03 Efficiency Gains and Value: Practical Outcomes of ChatRailETL in Addressing Railway Data Processing Challenges
As an innovative data processing solution, ChatRailETL has demonstrated significant effectiveness in addressing key data handling challenges in the intelligent maintenance of railway track, signaling, and power supply equipment, delivering notable efficiency improvements and value creation.
Automation Benefits in Data Integration
By adopting a natural language interaction approach, ChatRailETL substantially streamlines the data integration process while enhancing both efficiency and accuracy:
3.1. Reduced Integration Time
Under traditional methods, integrating a new data source typically requires 3-5 working days. With ChatRailETL, configuration is completed within 1 hour using predefined knowledge and rules, cutting deployment time by over 80%.
3.2. Lowered Technical Barriers
Even operational and maintenance staff without programming expertise can perform data integration through natural language instructions, eliminating the need for developer involvement and significantly reducing technical thresholds.
3.3. Error Rate Reduction
By leveraging RAG technology to interpret data table structures and field definitions, ChatRailETL automates field mapping and type conversion, reducing error rates by over 60%.
Intelligent Data Cleansing Outcomes
Leveraging the DeepSeek model's capability to understand and learn data characteristics, ChatRailETL has achieved intelligent data cleansing with the following results:
3.4. Automated Rule Generation
ChatRailETL automatically generates appropriate cleansing rules, reducing rule creation time by over 70%.
3.5. Intelligent Anomaly Handling
The system effectively identifies and processes various types of anomalous data, improving anomaly detection accuracy by more than 50%.
3.6. Optimized Cleansing Workflow
Supporting both incremental and real-time cleansing, ChatRailETL has enhanced overall cleansing efficiency by over 60%.
Enhanced Accuracy in Metric Calculation
By leveraging DeepSeek's understanding of business logic and the precise invocation of computational functions through Function Calling technology, ChatRailETL has significantly improved the accuracy of metric calculations. This approach reduces development efforts that previously required several to dozens of person-months down to just a few person-days.
3.7. Standardized Calculation Logic
Through the establishment of unified metric calculation standards, ChatRailETL ensures consistency in computational logic, improving result consistency by over 80%.
3.8. Transparent Calculation Process
Utilizing GraphRAG technology to visualize data lineage for metrics, ChatRailETL makes the calculation process fully transparent and interpretable, enhancing explainability by more than 90%.
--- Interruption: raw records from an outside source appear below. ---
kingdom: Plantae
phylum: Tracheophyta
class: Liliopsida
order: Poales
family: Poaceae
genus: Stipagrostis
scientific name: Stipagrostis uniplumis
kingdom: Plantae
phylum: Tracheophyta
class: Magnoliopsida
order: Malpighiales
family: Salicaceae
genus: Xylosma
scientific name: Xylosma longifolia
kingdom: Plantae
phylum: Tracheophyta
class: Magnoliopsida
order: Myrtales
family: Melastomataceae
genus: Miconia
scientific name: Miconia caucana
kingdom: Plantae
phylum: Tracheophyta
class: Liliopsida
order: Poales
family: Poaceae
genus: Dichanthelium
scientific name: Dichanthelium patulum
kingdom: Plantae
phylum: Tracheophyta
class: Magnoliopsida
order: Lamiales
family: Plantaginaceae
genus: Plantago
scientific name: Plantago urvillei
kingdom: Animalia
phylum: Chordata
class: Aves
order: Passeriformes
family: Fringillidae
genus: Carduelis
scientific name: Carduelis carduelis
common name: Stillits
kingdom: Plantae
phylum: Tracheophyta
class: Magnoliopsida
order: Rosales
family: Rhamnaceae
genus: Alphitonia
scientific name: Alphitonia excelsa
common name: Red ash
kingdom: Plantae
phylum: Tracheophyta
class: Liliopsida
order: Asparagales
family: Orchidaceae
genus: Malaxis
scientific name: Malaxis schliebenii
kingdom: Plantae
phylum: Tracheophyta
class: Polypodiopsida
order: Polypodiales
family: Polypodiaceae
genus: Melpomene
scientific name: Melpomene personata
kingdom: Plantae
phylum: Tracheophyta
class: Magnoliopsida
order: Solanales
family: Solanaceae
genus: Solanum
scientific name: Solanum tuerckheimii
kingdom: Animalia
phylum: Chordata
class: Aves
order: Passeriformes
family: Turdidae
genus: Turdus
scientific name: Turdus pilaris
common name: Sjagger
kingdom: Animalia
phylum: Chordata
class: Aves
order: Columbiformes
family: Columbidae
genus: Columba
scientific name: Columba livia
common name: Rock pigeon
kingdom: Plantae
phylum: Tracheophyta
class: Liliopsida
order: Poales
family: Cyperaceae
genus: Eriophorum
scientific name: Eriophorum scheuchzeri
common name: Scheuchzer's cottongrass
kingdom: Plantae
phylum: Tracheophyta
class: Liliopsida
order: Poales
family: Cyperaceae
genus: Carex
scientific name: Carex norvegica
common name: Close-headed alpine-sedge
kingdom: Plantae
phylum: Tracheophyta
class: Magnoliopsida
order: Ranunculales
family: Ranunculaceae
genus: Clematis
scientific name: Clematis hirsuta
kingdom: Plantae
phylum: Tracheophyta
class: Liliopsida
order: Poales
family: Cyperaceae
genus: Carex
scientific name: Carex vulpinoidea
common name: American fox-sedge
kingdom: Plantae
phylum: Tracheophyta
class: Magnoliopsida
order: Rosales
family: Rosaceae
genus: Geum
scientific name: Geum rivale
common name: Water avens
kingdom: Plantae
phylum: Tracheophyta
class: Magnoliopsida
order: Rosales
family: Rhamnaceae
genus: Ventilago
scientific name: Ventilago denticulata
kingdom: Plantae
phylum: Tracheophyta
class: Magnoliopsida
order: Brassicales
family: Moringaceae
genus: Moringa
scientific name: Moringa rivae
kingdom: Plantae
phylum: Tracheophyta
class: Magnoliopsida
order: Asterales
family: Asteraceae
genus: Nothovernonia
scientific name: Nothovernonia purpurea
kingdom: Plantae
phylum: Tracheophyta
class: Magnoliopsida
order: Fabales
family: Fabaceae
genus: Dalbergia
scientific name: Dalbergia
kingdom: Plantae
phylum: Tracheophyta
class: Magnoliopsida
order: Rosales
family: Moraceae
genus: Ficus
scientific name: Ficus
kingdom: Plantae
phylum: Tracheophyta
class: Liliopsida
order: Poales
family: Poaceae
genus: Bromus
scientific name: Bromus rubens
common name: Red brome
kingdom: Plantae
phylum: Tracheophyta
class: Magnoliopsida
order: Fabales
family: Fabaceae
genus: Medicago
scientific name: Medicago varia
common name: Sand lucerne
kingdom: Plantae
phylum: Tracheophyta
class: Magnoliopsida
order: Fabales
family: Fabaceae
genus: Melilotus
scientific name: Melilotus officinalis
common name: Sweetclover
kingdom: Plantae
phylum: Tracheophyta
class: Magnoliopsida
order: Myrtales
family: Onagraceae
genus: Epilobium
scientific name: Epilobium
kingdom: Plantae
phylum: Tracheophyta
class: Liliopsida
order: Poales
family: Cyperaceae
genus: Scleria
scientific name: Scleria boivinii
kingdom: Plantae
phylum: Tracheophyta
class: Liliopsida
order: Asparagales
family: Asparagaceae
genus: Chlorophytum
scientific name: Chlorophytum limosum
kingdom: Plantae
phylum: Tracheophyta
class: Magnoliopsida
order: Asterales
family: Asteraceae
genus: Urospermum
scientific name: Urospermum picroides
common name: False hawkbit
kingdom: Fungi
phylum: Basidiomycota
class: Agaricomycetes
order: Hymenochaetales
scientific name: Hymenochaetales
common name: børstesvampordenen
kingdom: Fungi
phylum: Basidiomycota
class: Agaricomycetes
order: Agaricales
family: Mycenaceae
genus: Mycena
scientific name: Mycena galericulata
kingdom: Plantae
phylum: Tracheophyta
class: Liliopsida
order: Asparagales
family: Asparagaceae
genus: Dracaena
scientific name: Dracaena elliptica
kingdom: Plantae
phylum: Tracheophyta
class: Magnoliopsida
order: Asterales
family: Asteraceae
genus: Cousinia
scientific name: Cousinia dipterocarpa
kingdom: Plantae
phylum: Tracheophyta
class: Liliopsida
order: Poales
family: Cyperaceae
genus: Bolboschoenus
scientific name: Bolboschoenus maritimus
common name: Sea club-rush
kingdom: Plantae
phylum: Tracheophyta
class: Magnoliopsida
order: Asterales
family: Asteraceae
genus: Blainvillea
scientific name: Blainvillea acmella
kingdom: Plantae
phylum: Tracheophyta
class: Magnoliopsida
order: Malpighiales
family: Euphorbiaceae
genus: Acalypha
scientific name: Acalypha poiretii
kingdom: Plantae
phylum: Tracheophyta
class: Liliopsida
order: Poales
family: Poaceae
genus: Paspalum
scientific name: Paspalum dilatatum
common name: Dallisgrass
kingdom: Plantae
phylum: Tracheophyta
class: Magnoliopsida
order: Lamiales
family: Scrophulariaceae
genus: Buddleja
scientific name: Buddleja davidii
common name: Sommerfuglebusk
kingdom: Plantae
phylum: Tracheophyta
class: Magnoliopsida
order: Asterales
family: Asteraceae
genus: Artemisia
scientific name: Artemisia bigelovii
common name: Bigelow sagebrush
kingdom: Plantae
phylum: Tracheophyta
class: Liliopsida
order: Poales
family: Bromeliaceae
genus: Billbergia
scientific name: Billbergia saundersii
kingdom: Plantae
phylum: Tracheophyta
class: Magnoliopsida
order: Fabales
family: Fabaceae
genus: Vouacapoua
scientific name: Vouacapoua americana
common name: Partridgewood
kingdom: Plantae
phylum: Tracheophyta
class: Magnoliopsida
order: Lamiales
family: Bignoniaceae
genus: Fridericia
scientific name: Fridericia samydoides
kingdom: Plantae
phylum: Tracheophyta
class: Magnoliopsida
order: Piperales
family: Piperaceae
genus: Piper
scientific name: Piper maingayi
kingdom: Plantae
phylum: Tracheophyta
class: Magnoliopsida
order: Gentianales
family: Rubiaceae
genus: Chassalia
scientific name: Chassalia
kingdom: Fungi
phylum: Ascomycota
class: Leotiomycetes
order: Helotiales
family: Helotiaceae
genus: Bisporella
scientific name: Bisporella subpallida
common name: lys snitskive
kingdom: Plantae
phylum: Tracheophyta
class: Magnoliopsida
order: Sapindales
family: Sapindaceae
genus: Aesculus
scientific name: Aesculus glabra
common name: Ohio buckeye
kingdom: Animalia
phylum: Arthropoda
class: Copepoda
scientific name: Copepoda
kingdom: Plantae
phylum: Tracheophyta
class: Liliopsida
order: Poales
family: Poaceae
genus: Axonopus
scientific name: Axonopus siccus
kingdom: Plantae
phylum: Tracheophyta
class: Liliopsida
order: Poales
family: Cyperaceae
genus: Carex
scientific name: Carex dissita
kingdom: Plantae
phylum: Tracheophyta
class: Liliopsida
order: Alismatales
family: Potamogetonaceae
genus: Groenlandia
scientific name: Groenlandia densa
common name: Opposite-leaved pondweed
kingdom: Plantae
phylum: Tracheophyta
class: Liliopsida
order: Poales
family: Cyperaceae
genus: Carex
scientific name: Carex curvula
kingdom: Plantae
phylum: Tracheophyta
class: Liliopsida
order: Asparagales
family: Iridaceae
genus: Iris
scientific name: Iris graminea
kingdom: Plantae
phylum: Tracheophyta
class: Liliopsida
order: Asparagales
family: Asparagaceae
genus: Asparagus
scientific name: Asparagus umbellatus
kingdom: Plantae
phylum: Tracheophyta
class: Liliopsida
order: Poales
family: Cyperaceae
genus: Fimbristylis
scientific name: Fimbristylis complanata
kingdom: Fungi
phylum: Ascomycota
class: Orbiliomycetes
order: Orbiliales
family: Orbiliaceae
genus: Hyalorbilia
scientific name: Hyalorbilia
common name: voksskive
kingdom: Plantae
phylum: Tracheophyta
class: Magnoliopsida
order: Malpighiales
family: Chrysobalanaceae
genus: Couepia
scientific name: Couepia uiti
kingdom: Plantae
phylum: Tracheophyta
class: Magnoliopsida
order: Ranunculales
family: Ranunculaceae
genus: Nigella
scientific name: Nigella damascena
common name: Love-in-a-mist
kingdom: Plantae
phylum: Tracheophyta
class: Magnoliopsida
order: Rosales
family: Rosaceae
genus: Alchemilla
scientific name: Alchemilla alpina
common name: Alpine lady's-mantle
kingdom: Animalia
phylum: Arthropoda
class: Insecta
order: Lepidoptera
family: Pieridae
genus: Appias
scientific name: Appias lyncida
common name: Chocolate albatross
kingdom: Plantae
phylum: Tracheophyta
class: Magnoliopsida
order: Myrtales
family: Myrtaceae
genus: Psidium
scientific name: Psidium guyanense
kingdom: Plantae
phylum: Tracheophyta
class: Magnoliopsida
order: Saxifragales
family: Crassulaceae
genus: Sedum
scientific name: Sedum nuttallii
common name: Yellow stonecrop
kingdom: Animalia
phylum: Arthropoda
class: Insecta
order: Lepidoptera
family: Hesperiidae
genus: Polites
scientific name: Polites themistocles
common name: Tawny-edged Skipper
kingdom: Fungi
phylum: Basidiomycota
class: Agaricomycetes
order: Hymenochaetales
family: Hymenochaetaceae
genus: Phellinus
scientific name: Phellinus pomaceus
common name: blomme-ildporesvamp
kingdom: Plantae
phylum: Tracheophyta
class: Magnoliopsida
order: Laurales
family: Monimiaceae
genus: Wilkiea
04 Comparison with Traditional ETL Development
To provide a clearer demonstration of ChatRailETL's advantages over traditional ETL development, we have conducted a comparative analysis across multiple dimensions:
Based on the analysis above, it is evident that ChatRailETL effectively addresses critical data processing challenges in the intelligent maintenance of railway track, signaling, and power supply systems. By reducing technical barriers, improving processing efficiency, and enhancing adaptability, the solution provides robust data support for intelligent railway equipment maintenance operations.
Conclusion
ChatRailETL, as an innovative data processing solution powered by the DeepSeek large language model, introduces new possibilities for data handling in the intelligent maintenance of railway track, signaling, and power supply systems. By adopting natural language interaction, it achieves automation and intelligence in data integration, cleansing, and metric calculation, significantly enhancing both the efficiency and quality of data processing. This next-generation approach will provide robust, data-driven support for intelligent railway maintenance operations.